In spring and summer 2021, HEALD underwent a substantial upgrade that has partially changed the appearance of the site while significantly modifying how it operates while boosting its potentialities.
An important phase of the upgrading process was the enabling of the Semantic Web, which has increased the potential to query and extract data from the site. Even though, the Semantic MediaWiki is among the functionalities embedded in the software, it was not originally utilized. An extension called Page Forms [Fig. 1] was added to the site to assign controlled values to data, such as “Role”; “Reference Title,” “Medium,” “Dates,” and so forth. Page Forms extension was added to the following pages: Image files, People, and Places. Once these pages are completed with the addition of metadata, the RDF export button can be used to export and download data (read more about RDF format here).
On the image file page, Page Forms is used to display a comprehensive exportable table that includes information about the relationship of the image with one ore more of the keywords. Such relationship is expressed as inscribed, associated or attributed (see the User's Guide). These details, along with information about creator, medium, and repository, are collectible via the RDF export. On each People and Place page, a similar process is dedicated to the Overview section at the top of the page, also exportable.

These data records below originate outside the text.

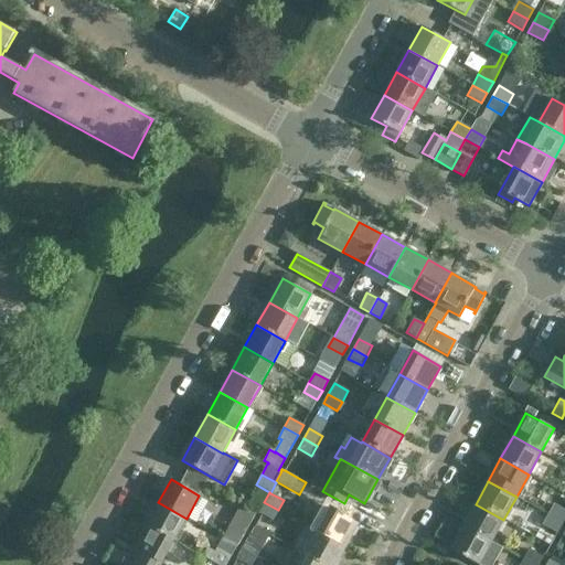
[(187,519),(158,502),(146,525),(174,541),(187,519)]
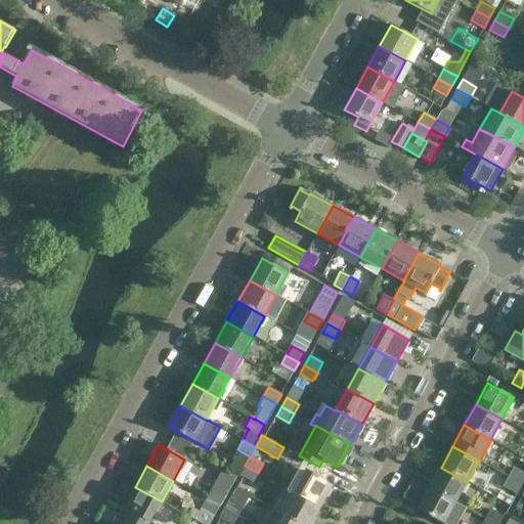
[(258,473),(245,466),(239,475),(253,482),(258,473)]
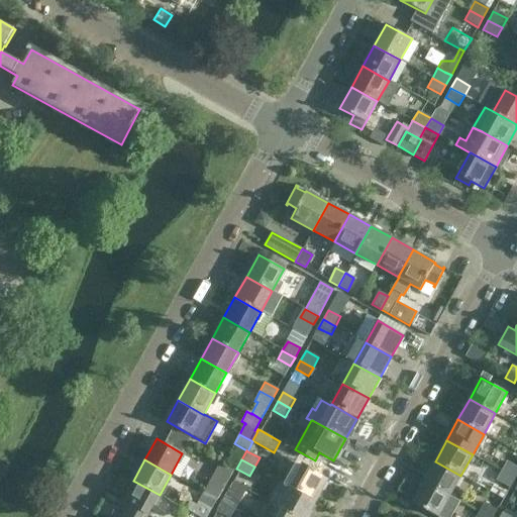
[(424,481),(449,495),(460,476),(435,461),(424,481)]
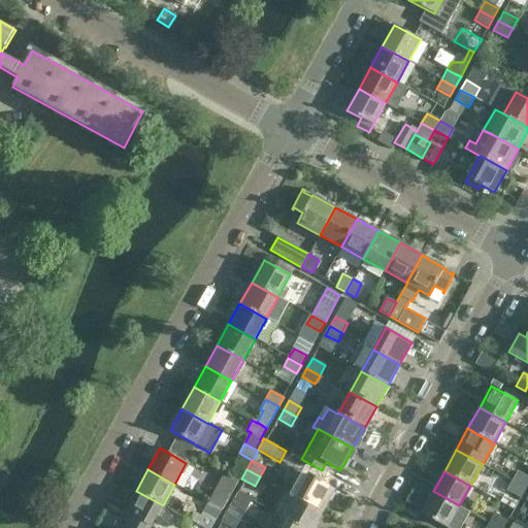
[(513,481),(525,488),(527,482),(527,477),(517,471),(513,481)]
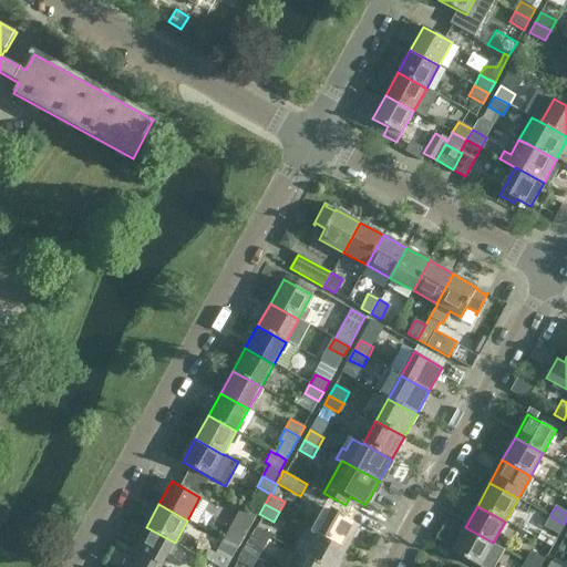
[(243,508),(229,531),(223,540),(237,548),(256,516),(243,508)]
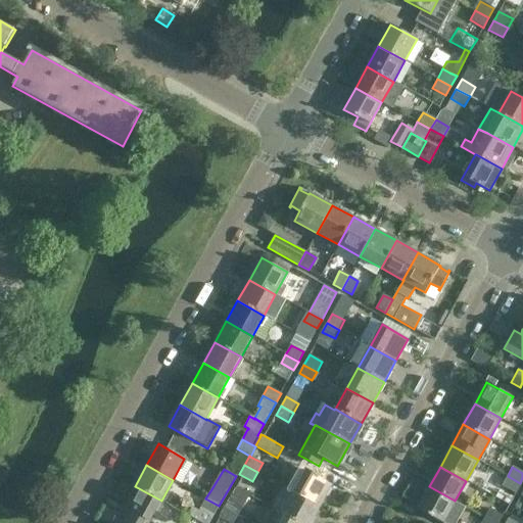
[(293,492),(320,507),(332,484),(305,470),(293,492)]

The implementation of the Semantic Web for image files allowed the creation of the Image Collection section, which is described in the User's Guide page.
The Semantic Web was implemented through Semantic MediaWiki to enhance the sustainability and longevity of the site by making the data exportable and therefore retrievable (read more about our Digital Approach). Full implementation of the Image collection is in process through Page Forms. We hope it can serve as a model for projects similar to HEALD, that make use of extensive descriptive text with bibliographical references, interrelated image files, and a network of interlinked categories (in this case, Keywords, Images, People and Places). The custom code for the Page Forms extension is available on Github as open-source software for developers to fork (copy) and re-use. The extracted data will offer opportunities to compare and contrast HEALD content with available data coming from similar projects in the field of the history of landscape design, or in the broader field of cultural history.